● **EXERCISE TASKS**:
- a) In the Spark thread on writing per-file counts to CSV, which call fills the missing values with 0 in the first reply's final dataframe?
- b) Decide whether each statement agrees with the Spark thread on writing per-file counts to CSV. Answer yes or no and quote the deciding words.
(i) The person asking reads the files from an HDFS directory.
(ii) The first reply merges the two dataframes with a join.
(iii) The second reply says Spark is needed even when the files are small.
- c) Continue the Spark thread on writing per-file counts to CSV from its last line.

● **TEXT SHOWN**:
● ● ● ● ● ● ●

Reputation: 55
I am reading multiple files from an HDFS directory, and for each file the generated data is printed using:
frequencies.foreach(x => println(x._1 + ": "+x._2))
And the printed data is (for File1.txt):
'text': 45
'data': 100
'push': 150
The key can be different for other files like (File2.txt):
'data': 45
'lea': 100
'jmp': 150
The key is not necessarily the same in all the files. I want all the file data to be written to a .csv file in the following format:
Filename text data push lea jmp
File1.txt 45 100 150 0 0
File2.txt 0 45 0 100 150 ....
Can someone please help me find a solution to this problem?
Upvotes: 2
Views: 1127
Reputation: 10092
I'd suggest creating one dataframe for all the files inside your directory and then using a pivot
to re-shape the data accordingly :
val df1 = sc.parallelize(Array(
("text",45 ),
("data",100 ),
("push",150 ))).toDF("key", "value").withColumn("Filename", lit("File1") )
val df2 = sc.parallelize(Array(
("data",45 ),
("lea",100 ),
("jump",150 ))).toDF("key", "value").withColumn("Filename", lit("File2") )
val df = df1.unionAll(df2)
df.show
+----+-----+--------+
| key|value|Filename|
+----+-----+--------+
|text| 45| File1|
|data| 100| File1|
|push| 150| File1|
|data| 45| File2|
| lea| 100| File2|
|jump| 150| File2|
+----+-----+--------+
val finalDf = df.groupBy($"Filename").pivot("key").agg(first($"value") ).na.fill(0)
finalDf.show
+--------+----+----+---+----+----+
|Filename|data|jump|lea|push|text|
+--------+----+----+---+----+----+
| File1| 100| 0| 0| 150| 45|
| File2| 45| 150|100| 0| 0|
+--------+----+----+---+----+----+
You can write it as a CSV using DataFrameWriter
df.write.csv(..)
The hard part with this would be creating a different dataframe for each file with an extra column for the Filename
from which the dataframe is created
Upvotes: 0
Reputation: 1110
If your files doesn't big enough, you can done without spark. Here is my example code, csv format is old style, doesn't like your expected output, but you can tweak it easily.

● ● ● ● ● ● ●

● **DATA EXTRACT**:
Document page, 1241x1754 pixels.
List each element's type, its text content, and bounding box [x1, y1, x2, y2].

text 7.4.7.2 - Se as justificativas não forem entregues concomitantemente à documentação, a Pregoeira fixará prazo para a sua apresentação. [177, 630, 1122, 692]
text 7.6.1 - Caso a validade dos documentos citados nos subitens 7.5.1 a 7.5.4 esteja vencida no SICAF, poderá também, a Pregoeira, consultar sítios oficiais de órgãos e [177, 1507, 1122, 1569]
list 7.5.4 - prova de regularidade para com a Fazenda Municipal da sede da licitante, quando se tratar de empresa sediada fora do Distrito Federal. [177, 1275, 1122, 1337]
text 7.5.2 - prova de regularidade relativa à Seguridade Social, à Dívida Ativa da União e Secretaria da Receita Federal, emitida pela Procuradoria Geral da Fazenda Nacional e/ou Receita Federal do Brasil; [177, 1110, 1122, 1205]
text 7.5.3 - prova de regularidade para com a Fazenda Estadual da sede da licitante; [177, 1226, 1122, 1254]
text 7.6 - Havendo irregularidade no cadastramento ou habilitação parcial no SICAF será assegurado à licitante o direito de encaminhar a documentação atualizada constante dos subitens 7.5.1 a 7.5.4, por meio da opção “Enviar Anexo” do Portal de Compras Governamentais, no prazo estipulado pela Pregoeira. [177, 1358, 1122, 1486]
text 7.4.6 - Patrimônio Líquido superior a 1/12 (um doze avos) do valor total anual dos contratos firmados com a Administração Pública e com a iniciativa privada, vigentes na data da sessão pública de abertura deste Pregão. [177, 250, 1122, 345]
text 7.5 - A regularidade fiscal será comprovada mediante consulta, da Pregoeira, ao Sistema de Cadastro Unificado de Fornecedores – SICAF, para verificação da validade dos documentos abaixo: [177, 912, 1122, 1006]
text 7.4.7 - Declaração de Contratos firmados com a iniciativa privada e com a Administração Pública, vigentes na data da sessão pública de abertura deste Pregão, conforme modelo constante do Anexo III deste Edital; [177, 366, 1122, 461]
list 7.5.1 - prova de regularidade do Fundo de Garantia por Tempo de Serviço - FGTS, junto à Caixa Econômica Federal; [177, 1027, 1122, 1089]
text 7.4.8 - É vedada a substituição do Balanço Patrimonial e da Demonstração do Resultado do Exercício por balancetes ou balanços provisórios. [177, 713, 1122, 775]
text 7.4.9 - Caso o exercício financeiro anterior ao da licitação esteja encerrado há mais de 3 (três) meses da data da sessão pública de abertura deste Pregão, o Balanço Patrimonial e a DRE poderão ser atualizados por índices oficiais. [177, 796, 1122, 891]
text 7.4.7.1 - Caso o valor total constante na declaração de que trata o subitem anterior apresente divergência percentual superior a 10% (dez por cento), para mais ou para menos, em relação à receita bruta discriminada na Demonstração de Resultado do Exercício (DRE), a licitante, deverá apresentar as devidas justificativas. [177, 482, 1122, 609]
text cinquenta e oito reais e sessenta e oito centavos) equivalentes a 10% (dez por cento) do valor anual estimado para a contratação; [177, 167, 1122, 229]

● ● ● ● ● ● ●

● **ANSWER LIST**:
- a) `.na.fill(0)`

- b)
(i) Yes: "I am reading multiple files from an HDFS directory"
(ii) No: "val df = df1.unionAll(df2)"
(iii) No: "If your files doesn't big enough, you can done without spark."

- c)
import scala.io.Source
import org.apache.hadoop.fs._
val sparkSession = ... // I created it to retrieve hadoop configuration, you can create your own Configuration.
val inputPath = ...
val outputPath = ...
val fs = FileSystem.get(sparkSession.sparkContext.hadoopConfiguration)
// read all files content to Array of Map[String,String]
val filesContent = fs.listStatus(new Path(inputPath)).filter(_.isFile).map(_.getPath).filter(_.getName.endsWith(".txt"))
.map(s => (s.getName, Source.fromInputStream(fs.open(s)).getLines()
.map(_.split(":").map(_.trim))
.filter(_.length == 2)
.map(p => (p.head, p.last)).toMap))
// create default Map with all possible keys
val listKeys = filesContent.flatMap(_._2.keys).distinct.map(s => (s, "0")).toMap
val csvContent = filesContent.map(s => (s._1, listKeys ++ s._2))
.map(s => (s._1, s._2.values.mkString(",")))
.map(s => s"${s._1},${s._2}")
.mkString("\n")
val csvHeader = ("Filename" +: listKeys.keys.toList).mkString(",")
val csv = csvHeader + "\n" + csvContent
new PrintWriter(fs.create(new Path(outputPath))){
write(csv)
close()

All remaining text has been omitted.